Ensuring Safety and Effectiveness for Consumers and Healthcare Workers

By: Richard Rich

The U.S. Food and Drug Administration (FDA) is taking a closer look at the active ingredients used in over-the-counter (OTC) antiseptic rubs and wash products. The FDA is undertaking a review of these products to ensure that regular use of these products does not present unknown safety and efficacy concerns. The FDA is differentiating between health care antiseptics and consumer antiseptics because they have different proposed use settings and target populations, and the risks for infection in the different settings varies.

Consumer antiseptics are primarily used in the home, schools, daycares or other public settings. They include hand sanitizers and antiseptic wipes that are intended to be used when soap and water are not available and are left on and not rinsed off with water.

On the other hand, health care antiseptics which include hand sanitizers and hand sanitizing washes are primarily used by health care professionals in hospitals, clinics, doctors’ offices, outpatient settings and nursing homes. These products are not only used to protect the user but also to protect the patient, whereas consumer antiseptics are generally applied to protect the user. Health care antiseptics are used more frequently by health care workers than consumers use consumer antiseptics.

The FDA is requesting manufacturers to provide data for three active ingredients – alcohol (ethanol or ethyl alcohol), isopropyl alcohol and Benzalkonium Chloride (BZK). The FDA has also deferred further rulemaking on six active ingredients used in OTC health care antiseptic products to allow for the development and submission of new safety and effectiveness data for these ingredients.

This review by the FDA is intended to ensure that the safety and effectiveness evaluations and determinations for active ingredients used in antiseptics are consistent, up-to-date, and appropriately reflect current scientific knowledge and increasing use patterns. The FDA is particularly interested in gathering additional data on the long-term safety of daily, repeated exposure to these ingredients by consumers, and on the use of these products by certain populations, including pregnant women and children, for which topical absorption of the active ingredients may be important.

In the past couple of years, the FDA has banned certain active ingredients used in consumer antiseptics such as triclosan, due to safety concerns. The FDA has determined that these ingredients are not safe for long-term, daily use and that they can potentially harm human health. This ongoing review of OTC antiseptic active ingredients is in line with the FDA’s mission to ensure that these products are safe and effective for consumers to use.

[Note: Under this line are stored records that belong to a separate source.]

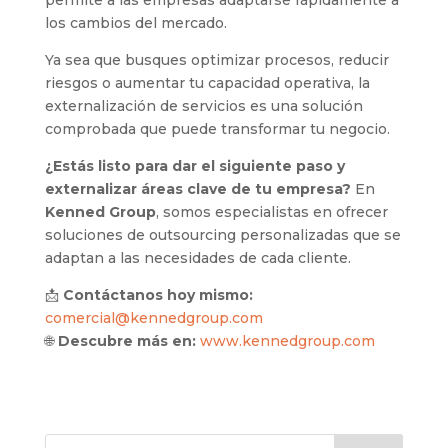
los cambios del mercado.
Ya sea que busques optimizar procesos, reducir
riesgos o aumentar tu capacidad operativa, la
externalización de servicios es una solución
comprobada que puede transformar tu negocio.
¿Estás listo para dar el siguiente paso y
externalizar áreas clave de tu empresa?
En
Kenned Group
, somos especialistas en ofrecer
soluciones de outsourcing personalizadas que se
adaptan a las necesidades de cada cliente.
📩
Contáctanos hoy mismo:
comercial@kennedgroup.com
🌐
Descubre más en:
www.kennedgroup.com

The FDA is now requesting more data on certain active ingredients used in consumer antiseptic rubs, including ethanol and isopropyl alcohol, to ensure that they do not present unknown safety and efficacy concerns.

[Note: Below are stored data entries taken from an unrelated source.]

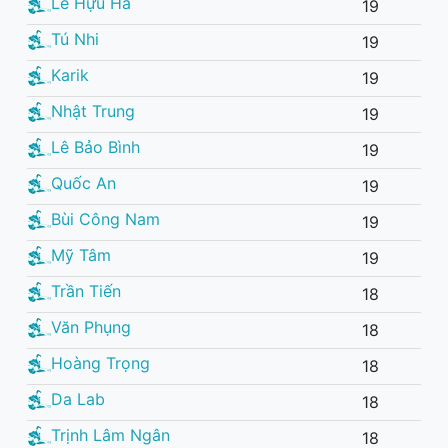
Lê Hựu Hà
19
Tú Nhi
19
Karik
19
Nhật Trung
19
Lê Bảo Bình
19
Quốc An
19
Bùi Công Nam
19
Mỹ Tâm
19
Trần Tiến
18
Văn Phụng
18
Hoàng Trọng
18
Da Lab
18
Trịnh Lâm Ngân
18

It is important to note that the FDA’s request for more data does not mean that the agency believes these products are ineffective or unsafe. The FDA is simply taking a proactive approach to ensure that consumers can use these products with confidence and peace of mind. The CDC advises that washing hands with plain soap and running water is one of the most important steps consumers can take to avoid getting sick and to prevent spreading infections to others. If soap and water are not available, the CDC recommends using a hand sanitizer that contains Ethyl Alcohol, Isopropyl Alcohol, or Benzalkonium Chloride.